State of Decay 3 is the cleaner version of the same uncertainty
State of Decay 3 is less dramatic, but it still belongs in the limbo list because it illustrates how even healthier-looking projects can drift into uncertainty. Microsoft / Xbox Game Studios first unveiled it in 2020, then showed a new trailer at the 2024 Xbox Games Showcase. Its official site still places it within the franchise’s current roadmap, but there is no announced release date.
That combination matters. A new trailer signals that work is real and the project is still being sold as part of a long-term strategy, but the absence of a date means the market still has no timing anchor. For a company like Microsoft, which uses showcase events to frame its platform pipeline, a title like State of Decay 3 helps signal future strength. For consumers, though, it still lives in the same suspense cycle as the most troubled projects: visible enough to expect, vague enough to disappoint.
How to separate ordinary delay from something closer to vaporware
The limbo list is useful because it keeps all long-delayed games from being treated as equal. Some projects are simply late. Others look alive on paper but have lost the normal signs of production momentum, which is where the vaporware conversation begins.
A practical way to read the difference is simple:
- Ordinary delay usually comes with regular proof of life, such as trailers, hiring, roadmap references, or direct confirmation that the team is still working.
- Projects drifting toward vaporware usually show the opposite pattern, years of silence, repeated resets, leadership churn, layoffs, and no release window.
By that standard, State of Decay 3 looks like the least alarming of the three because it has a recent trailer and an active franchise roadmap.
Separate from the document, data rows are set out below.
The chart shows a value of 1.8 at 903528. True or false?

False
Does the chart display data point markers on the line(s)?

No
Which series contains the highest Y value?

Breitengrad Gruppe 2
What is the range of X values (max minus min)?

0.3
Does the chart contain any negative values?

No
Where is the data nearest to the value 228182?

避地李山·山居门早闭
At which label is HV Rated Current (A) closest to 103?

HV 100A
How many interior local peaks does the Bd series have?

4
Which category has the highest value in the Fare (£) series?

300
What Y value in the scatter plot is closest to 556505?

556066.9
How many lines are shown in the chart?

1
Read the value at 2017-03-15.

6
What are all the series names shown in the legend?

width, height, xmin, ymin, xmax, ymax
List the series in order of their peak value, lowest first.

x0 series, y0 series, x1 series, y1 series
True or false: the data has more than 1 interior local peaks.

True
The Wolf Among Us 2 is more fragile because layoffs removed much of the team and the game has had to be reaffirmed rather than demonstrated. Beyond Good & Evil 2 is the most exposed to skepticism because it combines an extraordinary development span with public silence, internal upheaval, and a labor investigation, even as Ubisoft insists it is still moving forward.
Why trust is the real variable now
The larger industry pattern is what makes these cases so important. Modern AAA development now often involves years-long production cycles, repeated internal resets, and public silence that leaves fans and investors without clear timelines. Publishers may insist a project is still alive, but if the reveal arrives years before the game can realistically ship, the announcement itself starts to look like overreach.
That creates a credibility problem. Every showcase trailer or anniversary tease becomes a reminder that hype has been front-loaded while the product remains distant, and every missed window makes future promises harder to believe. The games in limbo are not all the same, but they point to the same conclusion: in an industry built on anticipation, trust is its own finite resource.